You will ask first of all, has he applied? If he has not applied, I won’t be able to answer that question.
Does that mean, he needs to apply before he is given the ticket?
Oh yes, when the guideline is out, only those who apply would be considered.
The recent bomb blast has continued to generate controversy with some northern elders calling for the resignation of President Goodluck Jonathan on account of his comment on the event, what do you make of this?
The bomb blast of October 1, has become an implosion mechanism within PDP. It is their business the way they manage it, and that is the way I see it.
The bomb blast episode will destroy PDP as a political party in Nigeria. I don’t know anything that is right within the PDP, everything is wrong in the ruling party and that is why I said, the issue of bomb blast will scatter PDP and destroy its leadership.
The Obafemi Awolowo Institute of Government and Public Policy of which you are the chairman is organizing lecture series on how elections in Nigeria can be credible, what really informed this and what does the institute stand to achieve?
The Obafemi Awolowo Institute of Government and Public Policy is behaving true to its name, it has no business with scientific research, but it has a lot of business in research into government and public policy and topically, it is a lecture and we want to explain to Nigeria what makes an election credible.
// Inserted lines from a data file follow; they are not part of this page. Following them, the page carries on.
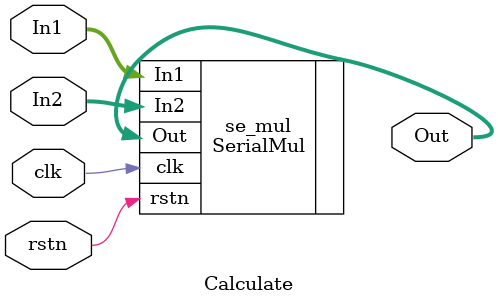
<source format=v>
`timescale 1ns / 1ps

// 计算模块
module Calculate (
    input wire [1023:0]  In1,
    input wire [1023:0]  In2,
    input wire           clk,
    input wire           rstn,
    output wire [2047:0] Out
);

    // 使用移位-加串行迭代乘法
    SerialMul se_mul (
        .In1    (In1),
        .In2    (In2),
        .clk    (clk),
        .rstn   (rstn),

        .Out    (Out)
    );

endmodule
</source>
We are promoting a debate on the integrity of election. Last week, we brought in those who know about election management; this week, we brought in the lawyers to treat cases about elections in court.
Prominent lawyers have given us their opinions. Subsequently, we will bring in the police and security agencies to come and say what they know about elections; we also tend to bring in intellectuals and the judiciary to tell us how elections can be credible in Nigeria.
When we gather all these opinion, we intend bringing in experts to review these opinions and thereafter come out with a communiqué which will be presented to INEC as our own contributions to assist Nigeria towards credible elections. That is the contribution of the institute to electoral integrity in Nigeria and that is what we are trying to do.
But from your own point of view, how do you think we can have credible elections in Nigeria?
We have taken a step. It is the duty of INEC to coordinate the police and all stakeholders to produce credible elections, the only duty I we have, is to assist INEC to think and that is what we have started.